# Assignment
Your reply should reproduce each record precisely as written.
**** Data section
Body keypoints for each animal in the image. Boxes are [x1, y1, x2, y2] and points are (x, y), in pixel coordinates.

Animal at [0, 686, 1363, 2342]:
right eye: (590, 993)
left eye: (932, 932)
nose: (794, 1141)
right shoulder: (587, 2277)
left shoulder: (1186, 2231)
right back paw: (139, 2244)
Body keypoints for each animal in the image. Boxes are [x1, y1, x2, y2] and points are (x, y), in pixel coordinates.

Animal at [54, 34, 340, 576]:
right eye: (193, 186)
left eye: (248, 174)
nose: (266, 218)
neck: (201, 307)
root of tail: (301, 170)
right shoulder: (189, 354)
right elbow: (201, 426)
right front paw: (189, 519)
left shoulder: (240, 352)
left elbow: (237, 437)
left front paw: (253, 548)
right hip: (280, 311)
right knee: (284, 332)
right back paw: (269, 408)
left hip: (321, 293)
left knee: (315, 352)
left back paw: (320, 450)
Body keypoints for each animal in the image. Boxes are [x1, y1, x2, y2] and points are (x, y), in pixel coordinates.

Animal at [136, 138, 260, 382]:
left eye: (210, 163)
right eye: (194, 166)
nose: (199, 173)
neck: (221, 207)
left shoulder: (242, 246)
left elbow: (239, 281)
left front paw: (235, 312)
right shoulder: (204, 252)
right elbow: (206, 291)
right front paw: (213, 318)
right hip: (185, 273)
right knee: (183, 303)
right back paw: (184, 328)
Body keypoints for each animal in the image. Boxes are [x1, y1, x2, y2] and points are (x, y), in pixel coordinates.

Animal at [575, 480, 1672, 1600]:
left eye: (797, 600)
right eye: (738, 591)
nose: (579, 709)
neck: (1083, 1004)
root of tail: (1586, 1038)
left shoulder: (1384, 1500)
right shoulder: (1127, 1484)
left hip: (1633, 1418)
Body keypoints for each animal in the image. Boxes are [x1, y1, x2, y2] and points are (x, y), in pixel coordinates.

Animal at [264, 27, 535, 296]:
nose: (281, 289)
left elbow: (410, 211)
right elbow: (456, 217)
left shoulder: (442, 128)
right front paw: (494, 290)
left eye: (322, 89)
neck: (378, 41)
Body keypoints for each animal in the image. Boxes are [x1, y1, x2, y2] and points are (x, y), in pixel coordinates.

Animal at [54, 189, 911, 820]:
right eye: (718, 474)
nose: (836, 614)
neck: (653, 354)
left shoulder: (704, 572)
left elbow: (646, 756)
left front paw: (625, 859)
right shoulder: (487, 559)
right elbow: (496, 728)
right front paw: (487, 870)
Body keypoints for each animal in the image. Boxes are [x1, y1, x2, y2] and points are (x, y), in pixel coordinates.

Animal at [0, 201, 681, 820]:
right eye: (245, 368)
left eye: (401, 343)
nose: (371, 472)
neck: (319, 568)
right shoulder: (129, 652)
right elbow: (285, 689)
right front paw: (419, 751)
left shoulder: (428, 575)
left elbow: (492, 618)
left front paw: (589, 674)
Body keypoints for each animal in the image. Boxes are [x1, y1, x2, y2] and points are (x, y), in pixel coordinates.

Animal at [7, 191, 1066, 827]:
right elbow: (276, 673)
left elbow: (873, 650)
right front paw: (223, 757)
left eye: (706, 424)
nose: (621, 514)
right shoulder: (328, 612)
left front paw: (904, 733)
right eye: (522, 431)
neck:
********
# Result
Body keypoints for each animal in the image. Boxes are [x1, y1, x2, y2] and points are (x, y), in pixel coordinates.

Animal at [0, 686, 1363, 2342]:
right eye: (590, 993)
left eye: (932, 932)
nose: (794, 1141)
right shoulder: (587, 2277)
left shoulder: (1186, 2231)
right back paw: (139, 2244)
Body keypoints for each animal in the image. Boxes are [x1, y1, x2, y2] and points are (x, y), in pixel coordinates.

Animal at [54, 34, 340, 576]:
right eye: (193, 186)
left eye: (248, 174)
nose: (266, 218)
neck: (201, 307)
root of tail: (301, 170)
right shoulder: (189, 354)
right elbow: (201, 426)
right front paw: (189, 519)
left shoulder: (240, 352)
left elbow: (237, 437)
left front paw: (253, 548)
right hip: (280, 311)
right knee: (284, 332)
right back paw: (269, 408)
left hip: (321, 293)
left knee: (315, 352)
left back paw: (320, 450)
Body keypoints for each animal in the image. Boxes are [x1, y1, x2, y2] and points are (x, y), in pixel coordinates.

Animal at [136, 138, 260, 382]:
left eye: (210, 163)
right eye: (194, 166)
nose: (199, 173)
neck: (221, 207)
left shoulder: (242, 246)
left elbow: (239, 281)
left front paw: (235, 312)
right shoulder: (204, 252)
right elbow: (206, 291)
right front paw: (213, 318)
right hip: (185, 273)
right knee: (183, 303)
right back paw: (184, 328)
Body keypoints for each animal in the image. Boxes are [x1, y1, x2, y2] and points are (x, y), in pixel coordinates.

Animal at [575, 480, 1672, 1600]:
left eye: (797, 600)
right eye: (738, 591)
nose: (579, 709)
neck: (1083, 1004)
root of tail: (1586, 1038)
left shoulder: (1384, 1500)
right shoulder: (1127, 1484)
left hip: (1633, 1418)
Body keypoints for each animal in the image. Boxes are [x1, y1, x2, y2] and points are (x, y), in pixel coordinates.

Animal at [264, 27, 535, 296]:
nose: (281, 289)
left elbow: (410, 211)
right elbow: (456, 217)
left shoulder: (442, 128)
right front paw: (494, 290)
left eye: (322, 89)
neck: (378, 41)
Body keypoints for each animal in the image. Boxes are [x1, y1, x2, y2] and points are (x, y), in pixel coordinates.

Animal at [54, 189, 911, 820]:
right eye: (718, 474)
nose: (836, 614)
neck: (653, 354)
left shoulder: (704, 572)
left elbow: (646, 756)
left front paw: (625, 859)
right shoulder: (487, 559)
right elbow: (496, 728)
right front paw: (487, 870)
Body keypoints for each animal in the image. Boxes are [x1, y1, x2, y2] and points are (x, y), in pixel coordinates.

Animal at [0, 201, 681, 820]:
right eye: (245, 368)
left eye: (401, 343)
nose: (371, 472)
neck: (319, 568)
right shoulder: (129, 652)
right elbow: (285, 689)
right front paw: (419, 751)
left shoulder: (428, 575)
left elbow: (492, 618)
left front paw: (589, 674)
Body keypoints for each animal in the image. Boxes are [x1, y1, x2, y2] and points are (x, y), in pixel coordinates.

Animal at [7, 191, 1066, 827]:
right elbow: (276, 673)
left elbow: (873, 650)
right front paw: (223, 757)
left eye: (706, 424)
nose: (621, 514)
right shoulder: (328, 612)
left front paw: (904, 733)
right eye: (522, 431)
neck:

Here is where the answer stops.